Андрей забрал пузырек и отправился к генералу, по пути обдумывая странный случай и надеясь на то, что лекарь-француз, прежде чем давать снадобье, проверит его. Конечно же, он с любопытством забрал склянку из рук офицера и, проверив состав, вымолвил:
— Странно, очень странно. Лекарством в полном смысле слова я бы это не назвал. Скорее это… Это что-то вроде raffermissement de la médecine. Да, именно.
— Укрепляющий состав? И?
— И мое заключение, князь, таково: навредить не сможет, но вот способности излечить я в нем не наблюдаю.
— Безвредно. Что ж, пробуйте.
И опасности прием зелья не принес, но вот что удивило лекаря-француза, так это уникальное свойство препарата. Он излечил. На следующий день генерал чувствовал себя превосходно.

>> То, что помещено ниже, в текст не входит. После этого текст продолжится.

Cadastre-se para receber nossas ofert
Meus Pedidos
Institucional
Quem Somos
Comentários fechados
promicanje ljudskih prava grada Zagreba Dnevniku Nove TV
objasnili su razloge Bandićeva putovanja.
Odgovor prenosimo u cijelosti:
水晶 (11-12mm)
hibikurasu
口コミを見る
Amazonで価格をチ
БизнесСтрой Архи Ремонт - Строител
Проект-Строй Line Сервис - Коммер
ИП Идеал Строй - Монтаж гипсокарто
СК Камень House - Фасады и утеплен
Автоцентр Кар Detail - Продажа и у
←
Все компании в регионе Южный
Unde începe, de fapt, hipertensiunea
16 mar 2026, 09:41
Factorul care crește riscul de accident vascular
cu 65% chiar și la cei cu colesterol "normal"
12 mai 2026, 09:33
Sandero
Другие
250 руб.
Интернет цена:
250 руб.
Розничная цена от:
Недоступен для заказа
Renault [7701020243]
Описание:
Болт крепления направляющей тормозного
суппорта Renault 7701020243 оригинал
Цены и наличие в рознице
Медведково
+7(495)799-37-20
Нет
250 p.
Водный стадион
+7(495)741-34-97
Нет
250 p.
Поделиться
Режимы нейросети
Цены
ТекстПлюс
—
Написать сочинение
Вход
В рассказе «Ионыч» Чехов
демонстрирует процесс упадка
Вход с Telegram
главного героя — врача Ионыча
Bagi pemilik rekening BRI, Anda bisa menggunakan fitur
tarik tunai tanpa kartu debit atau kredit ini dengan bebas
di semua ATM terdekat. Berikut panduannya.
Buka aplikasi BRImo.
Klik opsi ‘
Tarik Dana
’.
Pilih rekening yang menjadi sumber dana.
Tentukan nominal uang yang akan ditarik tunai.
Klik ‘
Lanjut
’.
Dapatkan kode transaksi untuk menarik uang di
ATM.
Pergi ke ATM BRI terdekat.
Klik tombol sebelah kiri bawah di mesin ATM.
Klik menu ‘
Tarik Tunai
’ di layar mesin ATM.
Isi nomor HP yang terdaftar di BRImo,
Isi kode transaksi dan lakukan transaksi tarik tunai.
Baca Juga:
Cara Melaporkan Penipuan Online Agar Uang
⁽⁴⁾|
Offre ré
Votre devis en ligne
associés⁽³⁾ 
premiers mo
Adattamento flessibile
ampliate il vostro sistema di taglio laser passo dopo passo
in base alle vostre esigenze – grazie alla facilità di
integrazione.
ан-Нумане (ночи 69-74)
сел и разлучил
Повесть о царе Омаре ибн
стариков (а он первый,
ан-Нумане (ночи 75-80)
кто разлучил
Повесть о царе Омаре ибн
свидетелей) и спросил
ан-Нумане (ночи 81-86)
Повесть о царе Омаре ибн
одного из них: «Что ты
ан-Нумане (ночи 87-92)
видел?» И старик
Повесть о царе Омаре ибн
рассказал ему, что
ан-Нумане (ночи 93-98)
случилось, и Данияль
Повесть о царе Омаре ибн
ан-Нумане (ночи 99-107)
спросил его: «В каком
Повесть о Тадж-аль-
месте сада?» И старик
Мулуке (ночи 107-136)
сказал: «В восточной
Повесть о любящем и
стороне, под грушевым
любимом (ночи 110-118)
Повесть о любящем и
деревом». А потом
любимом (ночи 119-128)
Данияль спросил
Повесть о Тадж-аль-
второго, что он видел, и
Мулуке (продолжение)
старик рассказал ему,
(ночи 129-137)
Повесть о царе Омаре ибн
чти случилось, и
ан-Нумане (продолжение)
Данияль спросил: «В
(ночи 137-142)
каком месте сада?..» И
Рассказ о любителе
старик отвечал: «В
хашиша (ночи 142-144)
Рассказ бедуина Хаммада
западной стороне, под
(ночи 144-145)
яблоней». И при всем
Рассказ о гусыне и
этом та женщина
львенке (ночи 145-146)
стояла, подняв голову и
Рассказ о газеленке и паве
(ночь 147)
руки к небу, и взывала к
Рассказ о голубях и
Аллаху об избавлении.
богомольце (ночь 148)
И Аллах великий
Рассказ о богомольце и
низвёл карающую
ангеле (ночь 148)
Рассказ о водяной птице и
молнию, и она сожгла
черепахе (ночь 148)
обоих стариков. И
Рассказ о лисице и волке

Андрей послал денщика, но тот сказал, вернувшись, что ни той лавки, ни того странного турка с блуждающим взглядом не оказалось на месте.
…
Рассказ закончился. Нина осторожно подняла глаза на незнакомца, и вновь опустила взгляд на строчки, но погружаться в мир следующего произведения ей не хотелось. Рассказ «Карталон» оставил неприятное послевкусие. Пока она читала его, слова рассыпались на буквы, смешивались друг с другом, теряя смысл. Так бывает, когда скользишь по тексту, а сознание занято иными делами, но здесь Нина читала, не спеша и вдумчиво, однако ощущение недоговоренности и небрежности ясно присутствовало.